HEADLINE

Jaguars hope bye week is the solution

The Sports Xchange

October 29, 2018 at 8:34 pm.

The Jacksonville Jaguars are running out of options.

It’s not that they haven’t tried different things to end their losing ways. A couple weeks ago, head coach Doug Marrone said the team was going back to the basics, the fundamentals in their daily practices, with the hope of improving their production. It didn’t help.

Last week, defensive captain Calais Campbell called a players-only meeting where players were given a chance to voice their displeasures, their concerns, their thoughts about how the team could get better. It didn’t help.

The latest fall-back measure that the Jaguars are hoping will work? Bye week. Jacksonville is off this week which means it can’t add to its current four-game losing streak.

“We’re happy to have a bye week right now,” Jackson said. “There’s a lot going on around here, things have not been going our way. We need to get out of here mentally and just re-boot. I’m not worried about the team, I think everyone is responsible, everyone is a pro. I think everyone understands what we need to do, where we need to be. We just have to get it done.”

A year ago at the halfway point of the season, the Jaguars were 5-3 and in the middle of a four-game winning streak, on their way to a 10-6 season and berth in the playoffs. What has everyone mystified is that there have been relatively few changes in the starting lineup this year from the 2017 group. There were two changes on the offense — guard Andrew Norwell and tight end Austin Seferian-Jenkins are new starters this season. Defensively, the only change was to replace veteran linebacker Paul Posluszny with rookie Leon Jacobs. That means 19 of last year’s starters were back in the lineup this year.

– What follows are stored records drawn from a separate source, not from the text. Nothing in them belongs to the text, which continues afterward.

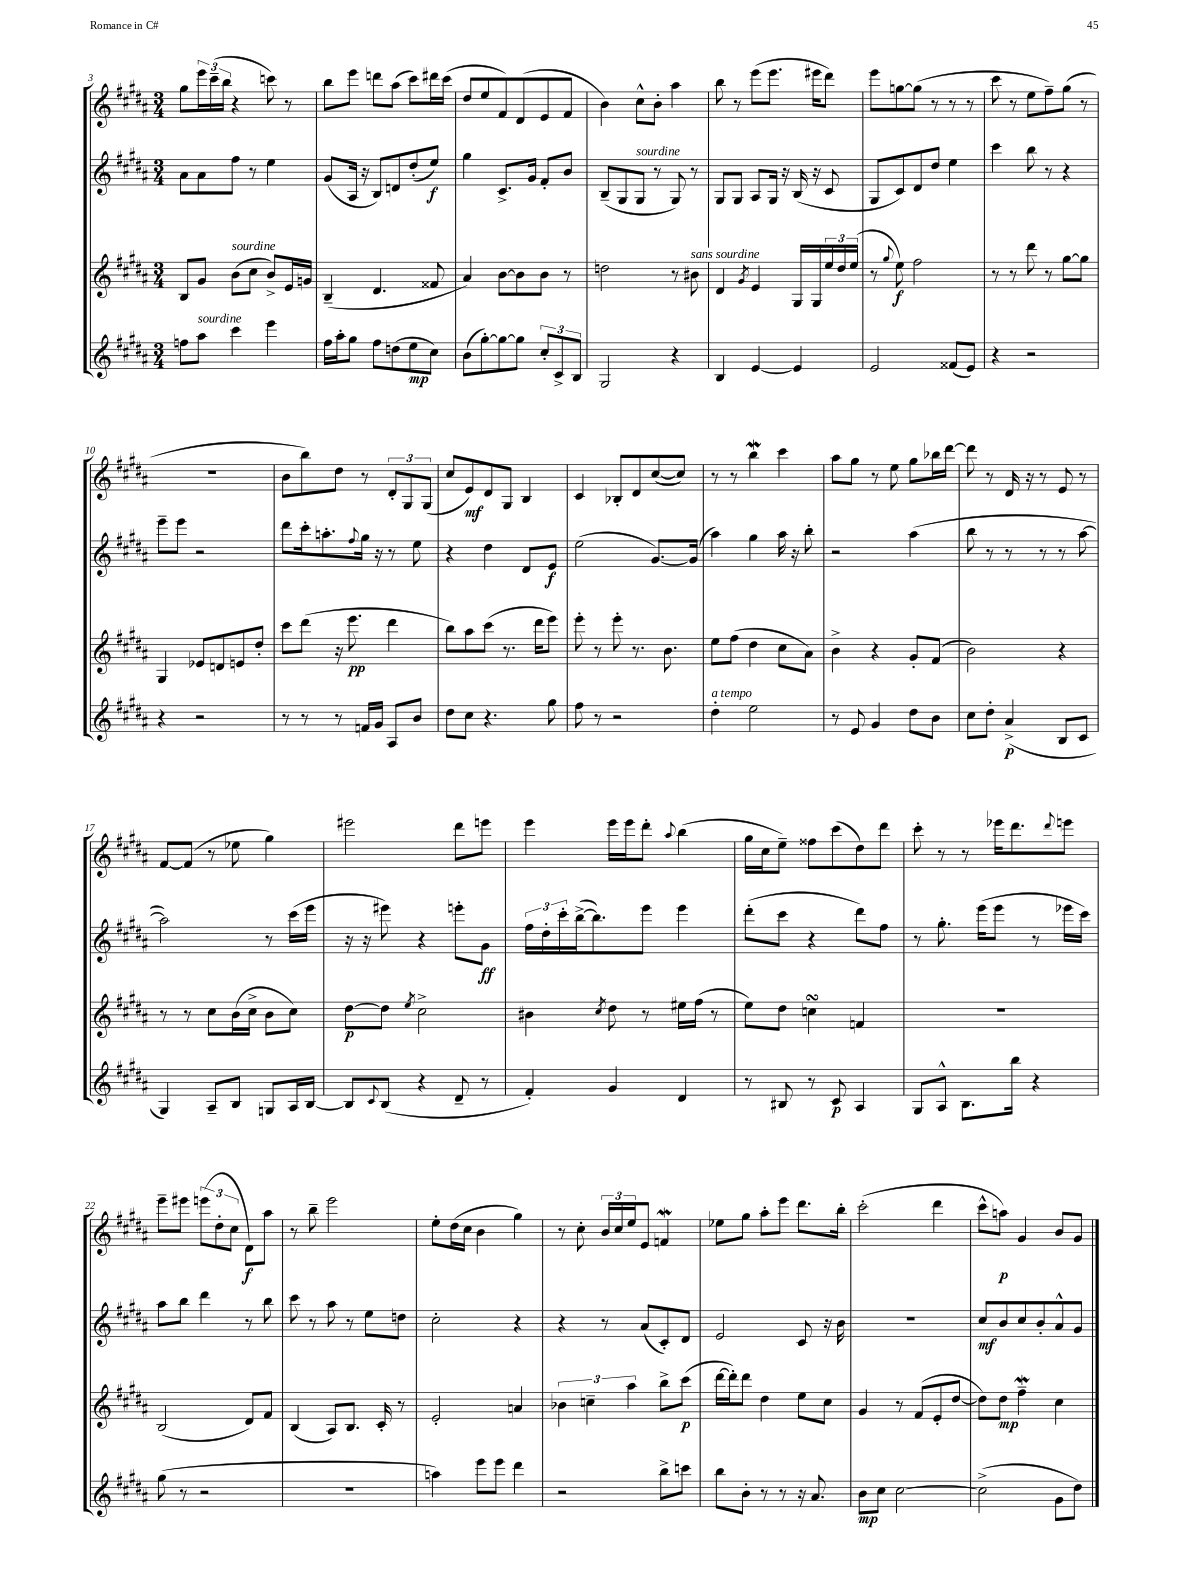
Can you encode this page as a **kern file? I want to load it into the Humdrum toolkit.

**kern	**dynam	**kern	**dynam	**kern	**dynam	**kern	**dynam
*part4	*part4	*part3	*part3	*part2	*part2	*part1	*part1
*staff4	*staff4	*staff3	*staff3	*staff2	*staff2	*staff1	*staff1
*clefG2	*	*clefG2	*	*clefG2	*	*clefG2	*
*k[f#c#g#d#a#]	*	*k[f#c#g#d#a#]	*	*k[f#c#g#d#a#]	*	*k[f#c#g#d#a#]	*
*M3/4	*	*M3/4	*	*M3/4	*	*M3/4	*
=3	=3	=3	=3	=3	=3	=3	=3
8ffn\L	.	8B/L	.	8a#\L	.	8gg#\L	.
!LO:TX:a:i:t=sourdine	!	!	!	!	!	!	!
8aa#\J	.	8g#/J	.	8a#\	.	24eee\L	.
.	.	.	.	.	.	(24ccc#~\	.
.	.	.	.	.	.	24bb\JJ	.
!	!	!LO:TX:a:i:t=sourdine	!	!	!	!	!
4ccc#\	.	(8b\L	.	8ff#\J	.	4r	.
.	.	8cc#\J	.	8r	.	.	.
4eee\	.	8b^/L)	.	4ee\	.	8cccn\)	.
.	.	16e/L	.	.	.	8r	.
.	.	16gn/JJ	.	.	.	.	.
=4	=4	=4	=4	=4	=4	=4	=4
16ff#\LL	.	(4B~/	.	(8g#/L	.	8bb\L	.
16aa#'\J	.	.	.	.	.	.	.
8gg#\J	.	.	.	16A#/Jk	.	8eee\J	.
.	.	.	.	16r	.	.	.
8ff#\L	.	4.d#/	.	8B/L)	.	8dddn\L	.
(8ddn\	.	.	.	8dn/	.	(8aa#\J	.
8ee\	mp	.	.	(8dd#'/	.	8ccc#\L)	.
8cc#\J)	.	8f##X/	.	8ee/J)	f	16ddd#X\L	.
.	.	.	.	.	.	(16ccc#\JJ	.
=5	=5	=5	=5	=5	=5	=5	=5
(8b\L	.	4a#/)	.	4gg#\	.	8dd#/L	.
[8gg#'\)	.	.	.	.	.	8ee/	.
8gg#\_	.	[8b\L	.	8.c#^/L	.	8f#/)	.
8gg#\J]	.	8b\]	.	.	.	(8d#/	.
.	.	.	.	16g#/Jk	.	.	.
12cc#'/L	.	8b\J	.	8f#'/L	.	8e/	.
12c#^/	.	.	.	.	.	.	.
.	.	8r	.	8b/J	.	8f#/J	.
12B/J	.	.	.	.	.	.	.
=6	=6	=6	=6	=6	=6	=6	=6
2G#/	.	2ddn\	.	(8B~/L	.	4b\)	.
.	.	.	.	8G#/	.	.	.
!	!	!	!	!LO:TX:a:i:t=sourdine	!	!	!
.	.	.	.	8G#/J	.	8cc#^^\L	.
.	.	.	.	8r	.	8b'\J	.
4r	.	8r	.	8G#/)	.	4aa#\	.
!	!	!LO:TX:a:i:t=sans sourdine	!	!	!	!	!
.	.	8b#X\	.	8r	.	.	.
=7	=7	=7	=7	=7	=7	=7	=7
4B/	.	4d#/	.	8G#/L	.	8bb\	.
.	.	.	.	8G#/J	.	8r	.
.	.	8qg#/	.	.	.	.	.
[4e/	.	4e/	.	8A#/L	.	(8eee\L	.
.	.	.	.	16G#/Jk	.	8.eee\J	.
.	.	.	.	16r	.	.	.
4e/]	.	16G#/LL	.	(16B/	.	.	.
.	.	16G#/	.	16r	.	16eee#X\KL	.
.	.	24ee/	.	8c#/	.	8ddd#\J)	.
.	.	24dd#/	.	.	.	.	.
.	.	(24ee/JJ	.	.	.	.	.
=8	=8	=8	=8	=8	=8	=8	=8
2e/	.	8r	.	8G#/L	.	8eee\L	.
.	.	8qqgg#/	.	.	.	.	.
.	.	8ee\)	f	8c#/)	.	[8ggn\	.
.	.	2ff#\	.	8d#/	.	(8gg\J]	.
.	.	.	.	8dd#/J	.	8r	.
(8f##X/L	.	.	.	4ee\	.	8r	.
8e/J)	.	.	.	.	.	8r	.
=9	=9	=9	=9	=9	=9	=9	=9
4r	.	8r	.	4ccc#\	.	8ccc#\	.
.	.	8r	.	.	.	8r	.
2r	.	8ddd#\	.	8bb\	.	8ee\L	.
.	.	8r	.	8r	.	8ff#~\)	.
.	.	[8gg#\L	.	4r	.	(8gg#\J	.
.	.	8gg#\J]	.	.	.	8r	.
!!LO:LB:g=z
=10	=10	=10	=10	=10	=10	=10	=10
4r	.	4G#/	.	8eee~\L	.	2.r	.
.	.	.	.	8eee\J	.	.	.
2r	.	8e-X/L	.	2r	.	.	.
.	.	8dn/	.	.	.	.	.
.	.	8en/	.	.	.	.	.
.	.	8dd#'/J	.	.	.	.	.
=11	=11	=11	=11	=11	=11	=11	=11
8r	.	8ccc#\L	.	8ddd#\L	.	8b\L	.
8r	.	(8ddd#\J	.	16ccc#'\k	.	8bb\)	.
.	.	.	.	8.aan'\	.	.	.
8r	.	16r	.	.	.	8dd#\J	.
.	.	8.eee\	pp	.	.	.	.
.	.	.	.	8qqff#/	.	.	.
16fn/LL	.	.	.	16gg#\Jk	.	8r	.
16g#/JJ	.	.	.	16r	.	.	.
8A#/L	.	4ddd#\	.	8r	.	12d#'/L	.
.	.	.	.	.	.	12G#/	.
8b/J	.	.	.	8ee\	.	.	.
.	.	.	.	.	.	(12G#/J	.
=12	=12	=12	=12	=12	=12	=12	=12
8dd#\L	.	8bb\L)	.	4r	.	8cc#/L	.
8cc#\J	.	8aa#\	.	.	.	8e/)	mf
4.r	.	(8ccc#\J	.	4dd#\	.	8d#/	.
.	.	8.r	.	.	.	8G#/J	.
.	.	.	.	8d#/L	.	4B/	.
.	.	16ddd#\KL	.	.	.	.	.
8gg#\	.	8eee\J)	.	8e/J	f	.	.
=13	=13	=13	=13	=13	=13	=13	=13
8ff#\	.	8eee'\	.	(2ee\	.	4c#/	.
8r	.	8r	.	.	.	.	.
2r	.	8eee'\	.	.	.	8B-X'/L	.
.	.	8.r	.	.	.	8d#/	.
.	.	.	.	[8.g#/L)	.	([8cc#/	.
.	.	8.b\	.	.	.	.	.
.	.	.	.	.	.	8cc#/J])	.
.	.	.	.	(16g#/Jk]	.	.	.
=14	=14	=14	=14	=14	=14	=14	=14
!LO:TX:a:i:t=a tempo	!	!	!	!	!	!	!
4dd#'\	.	8ee\L	.	4aa#\)	.	8r	.
.	.	(8ff#\J	.	.	.	8r	.
2ee\	.	4dd#\	.	4gg#\	.	4bbw\	.
.	.	8cc#\L	.	16aa#\	.	4ccc#\	.
.	.	.	.	16r	.	.	.
.	.	8a#\J)	.	8bb'\	.	.	.
=15	=15	=15	=15	=15	=15	=15	=15
8r	.	4b^\	.	2r	.	8aa#\L	.
8e/	.	.	.	.	.	8gg#\J	.
4g#/	.	4r	.	.	.	8r	.
.	.	.	.	.	.	8ee\	.
8dd#\L	.	8g#'/L	.	(4aa#\	.	8gg#\L	.
8b\J	.	(8f#/J	.	.	.	16bb-X\L	.
.	.	.	.	.	.	[16ddd#\JJ	.
=16	=16	=16	=16	=16	=16	=16	=16
8cc#\L	.	2b\)	.	8bb\	.	8ddd#\]	.
8dd#'\J	.	.	.	8r	.	8r	.
(4a#^/	p	.	.	8r	.	16d#/	.
.	.	.	.	.	.	16r	.
.	.	.	.	8r	.	8r	.
8B/L	.	4r	.	8r	.	8e/	.
8c#/J	.	.	.	[8aa#\	.	8r	.
!!LO:LB:g=z
=17	=17	=17	=17	=17	=17	=17	=17
4G#/)	.	8r	.	2aa#\])	.	[8f#/L	.
.	.	8r	.	.	.	(8f#/J]	.
8A#~/L	.	8cc#\L	.	.	.	8r	.
8B/J	.	(16b\L	.	.	.	8ee-X\	.
.	.	16cc#^\JJ	.	.	.	.	.
8Gn/L	.	8b\L	.	8r	.	4gg#\)	.
16A#/L	.	8cc#\J)	.	(16ccc#\LL	.	.	.
[16B/JJ	.	.	.	16eee\JJ	.	.	.
=18	=18	=18	=18	=18	=18	=18	=18
8B/L]	.	[8dd#\L	p	16r	.	2eee#X\	.
.	.	.	.	16r	.	.	.
8qqc#/	.	.	.	.	.	.	.
(8B/J	.	8dd#\J]	.	8eee#X\)	.	.	.
.	.	8qee/	.	.	.	.	.
4r	.	2cc#^\	.	4r	.	.	.
8d#~/	.	.	.	8eeen'\L	.	8ddd#\L	.
8r	.	.	.	8g#\J	ff	8eeen\J	.
=19	=19	=19	=19	=19	=19	=19	=19
4f#'/)	.	4b#X\	.	24ff#\LL	.	4eee\	.
.	.	.	.	24dd#'\	.	.	.
.	.	.	.	24ccc#'\	.	.	.
.	.	.	.	([16bb^\J	.	.	.
.	.	.	.	8.bb\])	.	.	.
.	.	8qcc#/	.	.	.	.	.
4g#/	.	8dd#\	.	.	.	16eee\LL	.
.	.	.	.	.	.	16eee\J	.
.	.	8r	.	8eee\J	.	8ddd#'\J	.
.	.	.	.	.	.	8qqaa#/	.
4d#/	.	16ee#X\LL	.	4eee\	.	(4bb\	.
.	.	(16ff#\JJ	.	.	.	.	.
.	.	8r	.	.	.	.	.
=20	=20	=20	=20	=20	=20	=20	=20
8r	.	8ee\L)	.	(8ddd#'\L	.	16gg#\LL	.
.	.	.	.	.	.	16cc#\J	.
8B#X/	.	8dd#\J	.	8ccc#\J	.	8ee~\J)	.
8r	.	4ccnsSSs\	.	4r	.	8ff##X\L	.
8c#/	p	.	.	.	.	(8ccc#\	.
4A#/	.	4fn/	.	8ddd#\L)	.	8dd#\)	.
.	.	.	.	8ff#\J	.	8ddd#\J	.
=21	=21	=21	=21	=21	=21	=21	=21
8G#/L	.	2.r	.	8r	.	8ccc#'\	.
8A#^^/J	.	.	.	8.gg#'\	.	8r	.
8.B\L	.	.	.	.	.	8r	.
.	.	.	.	(16eee\KL	.	.	.
.	.	.	.	8eee\J	.	16eee-X\KL	.
16bb\Jk	.	.	.	.	.	8.ddd#\	.
4r	.	.	.	8r	.	.	.
.	.	.	.	.	.	8qqddd#/	.
.	.	.	.	16eee-X\LL	.	8eeen\J	.
.	.	.	.	16ccc#\JJ)	.	.	.
!!LO:LB:g=z
=22	=22	=22	=22	=22	=22	=22	=22
(8gg#\	.	(2B/	.	8aa#\L	.	8eee~\L	.
8r	.	.	.	8bb\J	.	8eee#X\J	.
2r	.	.	.	4ddd#\	.	(12eeen\L	.
.	.	.	.	.	.	12dd#'\	.
.	.	.	.	.	.	12cc#\J	.
.	.	8d#/L)	.	8r	.	8d#\L)	f
.	.	8f#/J	.	8bb\	.	8aa#\J	.
=23	=23	=23	=23	=23	=23	=23	=23
2.r	.	(4B/	.	8ccc#\	.	8r	.
.	.	.	.	8r	.	8bb~\	.
.	.	8A#/L)	.	8aa#\	.	2eee\	.
.	.	8.B/J	.	8r	.	.	.
.	.	.	.	8ee\L	.	.	.
.	.	16c#'/	.	.	.	.	.
.	.	8r	.	8ddn\J	.	.	.
=24	=24	=24	=24	=24	=24	=24	=24
4aan\)	.	2e'/	.	2cc#'\	.	8ee'\L	.
.	.	.	.	.	.	(16dd#\L	.
.	.	.	.	.	.	16cc#\JJ	.
8eee\L	.	.	.	.	.	4b\	.
8eee\J	.	.	.	.	.	.	.
4ddd#\	.	4an/	.	4r	.	4gg#\)	.
=25	=25	=25	=25	=25	=25	=25	=25
2r	.	6b-X\	.	4r	.	8r	.
.	.	.	.	.	.	8cc#'\	.
.	.	6ccn~\	.	.	.	.	.
.	.	.	.	8r	.	24b/LL	.
.	.	.	.	.	.	24cc#/	.
.	.	6aa#\	.	.	.	24ee/J	.
.	.	.	.	(8a#/L	.	8e/J	.
8bb^\L	.	8bb^\L	.	8c#'/)	.	4fnw/	.
8cccn\J	.	(8ccc#\J	p	8d#/J	.	.	.
=26	=26	=26	=26	=26	=26	=26	=26
8bb\L	.	[16ddd#\LL	.	2e/	.	8ee-X\L	.
.	.	16ddd#'\J])	.	.	.	.	.
8b'\J	.	8ddd#\J	.	.	.	8gg#\J	.
8r	.	4dd#\	.	.	.	8aa#'\L	.
8r	.	.	.	.	.	8eee\J	.
16r	.	8ee\L	.	8c#/	.	8.ddd#\L	.
8.a#/	.	.	.	.	.	.	.
.	.	8cc#\J	.	16r	.	.	.
.	.	.	.	16b\	.	16bb'\Jk	.
=27	=27	=27	=27	=27	=27	=27	=27
8b\L	mp	4g#/	.	2.r	.	(2ccc#'\	.
8cc#\J	.	.	.	.	.	.	.
[2cc#\	.	8r	.	.	.	.	.
.	.	(8f#/L	.	.	.	.	.
.	.	8e'/	.	.	.	4ddd#\	.
.	.	[8dd#/J	.	.	.	.	.
=28	=28	=28	=28	=28	=28	=28	=28
(2cc#^\]	.	8dd#\L])	.	8cc#/L	mf	8ccc#^^\L	.
.	.	8dd#\J	mp	8b/	.	8aan\J)	p
.	.	4ff#W~\	.	8cc#/	.	4g#/	.
.	.	.	.	8b'/	.	.	.
8g#\L	.	4cc#\	.	8a#^^/	.	8b/L	.
8dd#\J)	.	.	.	8g#/J	.	8g#/J	.
==	==	==	==	==	==	==	==
*-	*-	*-	*-	*-	*-	*-	*-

But start factoring in injuries and this year’s Jaguars team takes on a whole different look. Four offensive starters — WR Marqise Lee, OT Cam Robinson, TE Seferian-Jenkins and RB Leonard Fournette — are either out for the season or have missed considerable playing time. Defensively, the only starter who has missed any games is cornerback A.J. Bouye who sat out against Philadelphia.

So where does the blame fall for the skid? Ask head coach Doug Marrone and he’ll point his finger at one person — himself.

“I’ve done a poor job communicating,” Marrone said Monday afternoon. “I think if anyone is going to look at the team and why the team is doing poorly, the first person they have to look at is me. I’m not trying to be a martyr, I’m not trying to be a shield or anything like that. I just really believe that I haven’t done a good enough job for whatever reason to get everyone’s mind in the right place. And that does start with me.

One phase of the Jaguars offense that has been perplexing is the team’s penchant to discard the running game and go heavy — real heavy in the second half of last week’s game — with a passing attack. The Jaguars called for a passing play on 39 of 41 second half plays from scrimmage. Six times, the Jaguars needed either 1 or 2 yards for a first down and on all six occasions they called for a pass. Quarterback Blake Bortles was 0-for-5 and on the sixth play, he couldn’t find a receiver and scrambled 4 yards for the first down.
“We thought the best way for us to move the football was to throw it,” the Jaguars coach said. “But those are things that you look back on at, and it’s ‘can we do a better job of that [calling plays]?’ Absolutely.”

What’s surprising, is that with power-running back Leonard Fournette having missed four straight games, the Jaguars went out and traded for the Cleveland Brown’s top running back, 240-pounder Carlos Hyde. Hyde had just six carries against the Eagles and gained but 11 yards.

“We’ve got to do a good job getting him involved, getting him comfortable with the system,” Marrone said. “I think Carlos is going to be able to give us a boost here in the second half.”

What would give the Jaguars a bigger boost is to get some of the injured players back on the field.

“I won’t know until we get later in the week,” Marrone said of his injured players. “Until I see them [running around in practice], everything to me is questionable.”

–CB Quenton Meeks who earned his first NFL start in the Philadelphia game, suffered a sprained knee and was seen with a brace on his leg and walking with crutches in the Jaguars locker room on Monday.

–PK Josh Lambo attempted his first field goal in four games on Sunday. After not attempting one in the last three games, Lambo converted on all four of his field goal tries against the Eagles. He now holds the franchise record of 23 consecutive field goals made.

–CB Jalen Ramsey grabbed his first interception of the season with a first-quarter grab of a Carson Wentz pass in the end zone. Last year Ramsey had four INTs en route to a Pro Bowl season.

–QB Blake Bortles was 16-of-22 for 175 yards in the first three quarters, then hit on just 8-of-19 for 111 yards in the last 15 minutes. The 58.5 percent completion for the game marked the fourth straight game and the fifth this season that Bortles had failed to complete 60 percent of his passes.

–WR Dede Westbrook had the Jaguars’ longest punt return of the season with a return of 24 yards to set up one of Lambo’s four field goals.